- **摘录文本**:
_ _ _
Combination Sum 系列问题（leetcode dfs回溯，动归）由浅入深DFS

Combination Sum问题 在leetcode的有一系列题目

采用dfs 回溯的方法求解，当然代码仍需优化，剪枝是个重点

需要仔细弄懂最初的第一题，后面的就是各种调整了

39 Combination Sum（https://leetcode.com/problems/combination-sum/）

39. Combination Sum

Given a set of candidate numbers (C) and a target number (T), find all unique combinations in C where the candidate numbers sums to T.

The same repeated number may be chosen from C unlimited number of times.

Note:

All numbers (including target) will be positive integers.

The solution set must not contain duplicate combinations.

For example, given candidate set [2, 3, 6, 7] and target 7,

A solution set is:

[
[7],
[2, 2, 3]
]

此题的搜索树如下

第一次, 按照普通的dfs，debug发现有重复的结果

class Solution {
private:
vector<vector<int>> ans;
vector<int> rs;
public:

void dfs(int nowSum, vector<int> cand, int candSize, int target)
{
if (nowSum > target)
return;
if (nowSum == target)
{
ans.push_back(rs);
return;
}
for (int i = 0; i < candSize; i++){
rs.push_back(cand[i]);
dfs(nowSum + cand[i], cand, candSize,target);
rs.pop_back();
}
}

vector<vector<int>> combinationSum(vector<int>& candidates, int target) {

int len = candidates.size();
if (len == 0)
return ans;

sort(candidates.begin(), candidates.end());// 排序

dfs(0, candidates,len, target);

return ans;
}
};

第二次，去除重复结果

//加一个nowIndex，每次只从当前到数组末尾，不选择比当前小的值，避免重复
class Solution {
private:
vector<vector<int>> ans;
vector<int> rs;
public:

void dfs(int nowIndex,int nowSum, vector<int> cand, int candSize, int target)
{
if (nowSum > target)
return;
if (nowSum == target)
{
ans.push_back(rs);
return;
}
for (int i = nowIndex; i < candSize; i++){
rs.push_back(cand[i]);
dfs(i,nowSum + cand[i], cand, candSize,target);
rs.pop_back();
}
}

vector<vector<int>> combinationSum(vector<int>& candidates, int target) {

int len = candidates.size();
if (len == 0)
return ans;

sort(candidates.begin(), candidates.end());// 排序

dfs(0,0, candidates,len, target);

return ans;
}
};

ac，上面在计算结果 太耗时，因为有大量的没必要的计算

此题最终的ac代码

class Solution {
private:
vector<vector<int>> ans;
vector<int> rs;

public:

void dfs(int nowIndex,int nowSum, vector<int> cand, int candSize, int target)
_ _ _
- **练习目标**:
根据上面的摘录文本回答：
1. 第一次按普通 dfs 写的代码，debug 时发现了什么问题？
2. 第二次为了去除重复结果，加了哪个参数？
3. 题目示例中，候选集为 [2, 3, 6, 7]、目标为 7 时，解集是什么？
后面列出的各行不需要使用。

- **给定数据**:
_ _ _
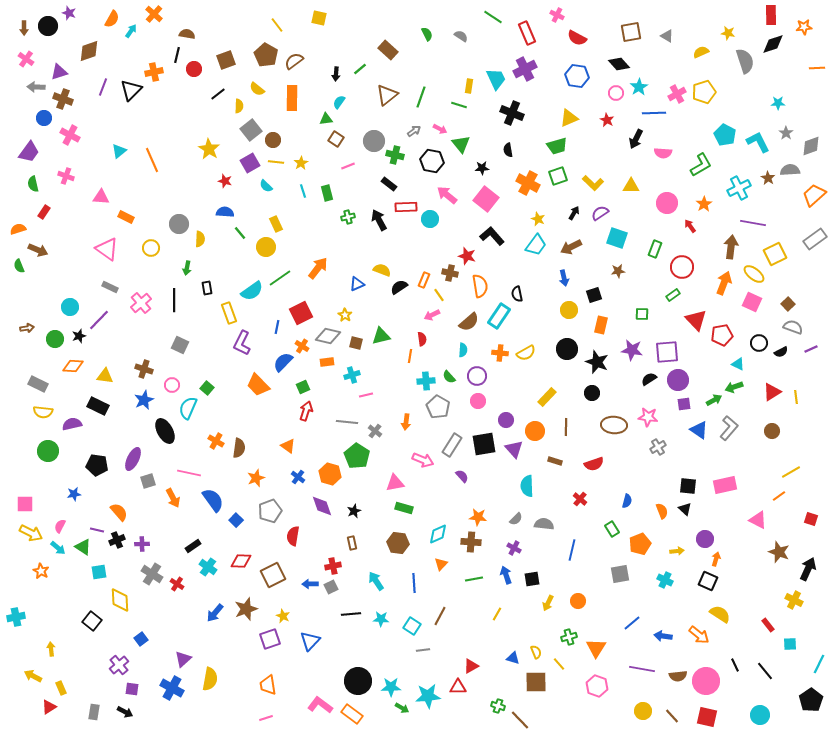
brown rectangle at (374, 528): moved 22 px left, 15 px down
_ _ _
- **问题解答**:
1. 有重复的结果。
2. nowIndex。
3. [7] 和 [2, 2, 3]。